The New Zealand Transport Agency has released maps of the peak holiday traffic choke points and times to help people decide the best time to travel to avoid the queues.
The agency says it is expecting large numbers of people to make the most of the continued warm weather and the mostly sunny forecast and head out of the main centres. More than 20,000 extra vehicles are expected on state highways around the Bay of Plenty and Waikato and traffic is predicted to triple on one key route to the Coromandel.
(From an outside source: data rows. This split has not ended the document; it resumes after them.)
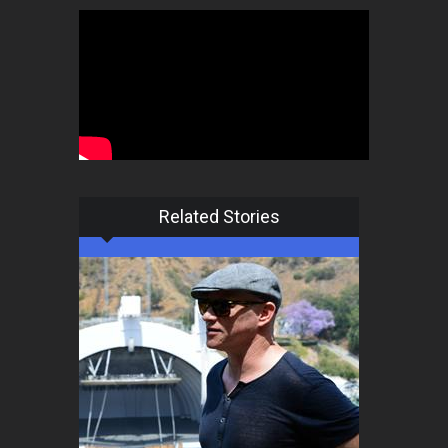
Related Stories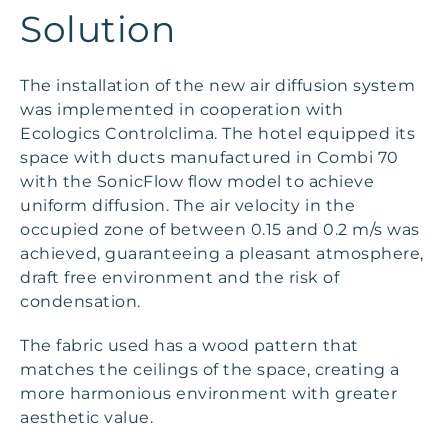
Solution
The installation of the new air diffusion system
was implemented in cooperation with
Ecologics Controlclima. The hotel equipped its
space with ducts manufactured in Combi 70
with the SonicFlow flow model to achieve
uniform diffusion. The air velocity in the
occupied zone of between 0.15 and 0.2 m/s was
achieved, guaranteeing a pleasant atmosphere,
draft free environment and the risk of
condensation.
The fabric used has a wood pattern that
matches the ceilings of the space, creating a
more harmonious environment with greater
aesthetic value.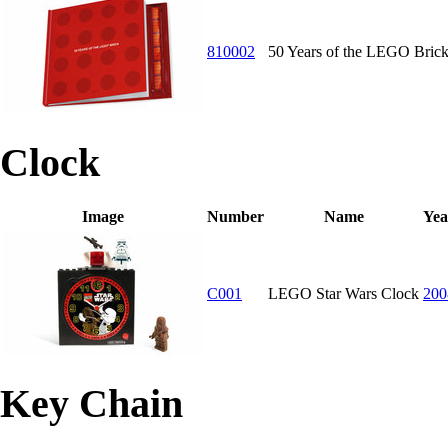
810002
50 Years of the LEGO Bric
Clock
Image
Number
Name
Yea
C001
LEGO Star Wars Clock
200
Key Chain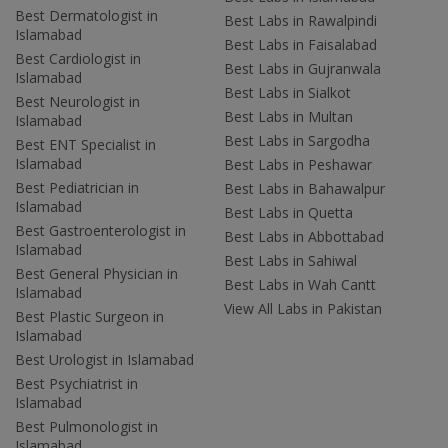
Best Dermatologist in
Best Labs in Rawalpindi
Islamabad
Best Labs in Faisalabad
Best Cardiologist in
Best Labs in Gujranwala
Islamabad
Best Labs in Sialkot
Best Neurologist in
Best Labs in Multan
Islamabad
Best Labs in Sargodha
Best ENT Specialist in
Islamabad
Best Labs in Peshawar
Best Pediatrician in
Best Labs in Bahawalpur
Islamabad
Best Labs in Quetta
Best Gastroenterologist in
Best Labs in Abbottabad
Islamabad
Best Labs in Sahiwal
Best General Physician in
Best Labs in Wah Cantt
Islamabad
View All Labs in Pakistan
Best Plastic Surgeon in
Islamabad
Best Urologist in Islamabad
Best Psychiatrist in
Islamabad
Best Pulmonologist in
Islamabad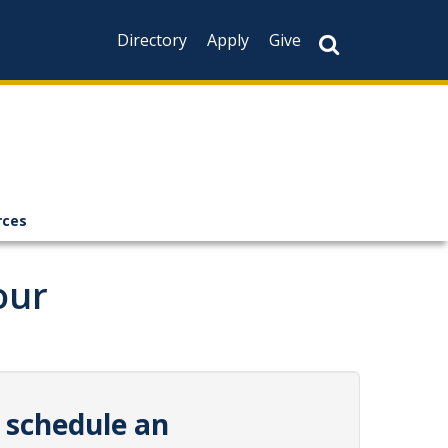
Directory
Apply
Give
rces
our
 schedule an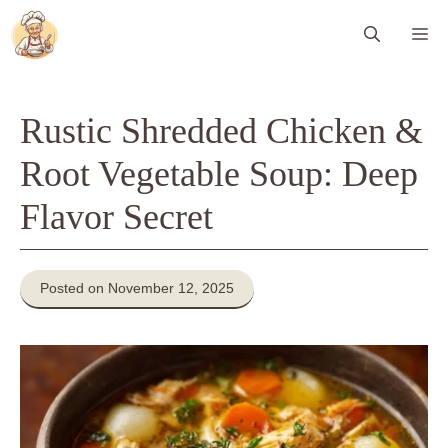
Skip
Me
to
content
Rustic Shredded Chicken &
Root Vegetable Soup: Deep
Flavor Secret
Posted on November 12, 2025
Auckland and Northern highway manager Brett Gliddon said those factors would make queues and delays inevitable.
"If everyone plans their travel in advance, and thinks about the best time to travel to avoid delays, it will ease stress and reduce the need to hurry, making for a safer and more enjoyable journey."
Mr Gliddon said the "traffic hot spot" information should be used alongside real-time congestion data - the agency will have teams working throughout the four-day weekend to monitor traffic flows and incidents on the national highways.
And while most roadworks across Auckland and Northland will be on hold over the weekend, Mr Gliddon said motorists needed to be aware that speed restrictions, closed road shoulders and reduced lanes would still be in place at some construction projects.
Meanwhile, police are asking all Kiwis to be safe this weekend, whether on the roads, heading into the outdoors or socialising at home.
Acting Assistant Commissioner of road policing and prevention Dave Trappitt asked drivers to buckle up, stay sober and watch their speed.
"The last thing any of the services want is having to attend a serious or fatal crash that could have been prevented."
St John director of clinical operations, Norma Lane, said it hoped making motorists more aware of the serious consequences of driving under the influence, not wearing seatbelts, or being distracted momentarily, would help to reduce the risk of road crashes.
The only fatality-free Easter recorded was in 2012. Last year, there was one fatal crash and 101 reported injury crashes.
Associate Transport Minister Craig Foss said buckling up was second nature for most but "a disappointingly large number are still not getting the message about a simple action that can, quite literally, be life-saving."
The official Easter Holiday period begins at 4pm today and ends at 6am on Tuesday.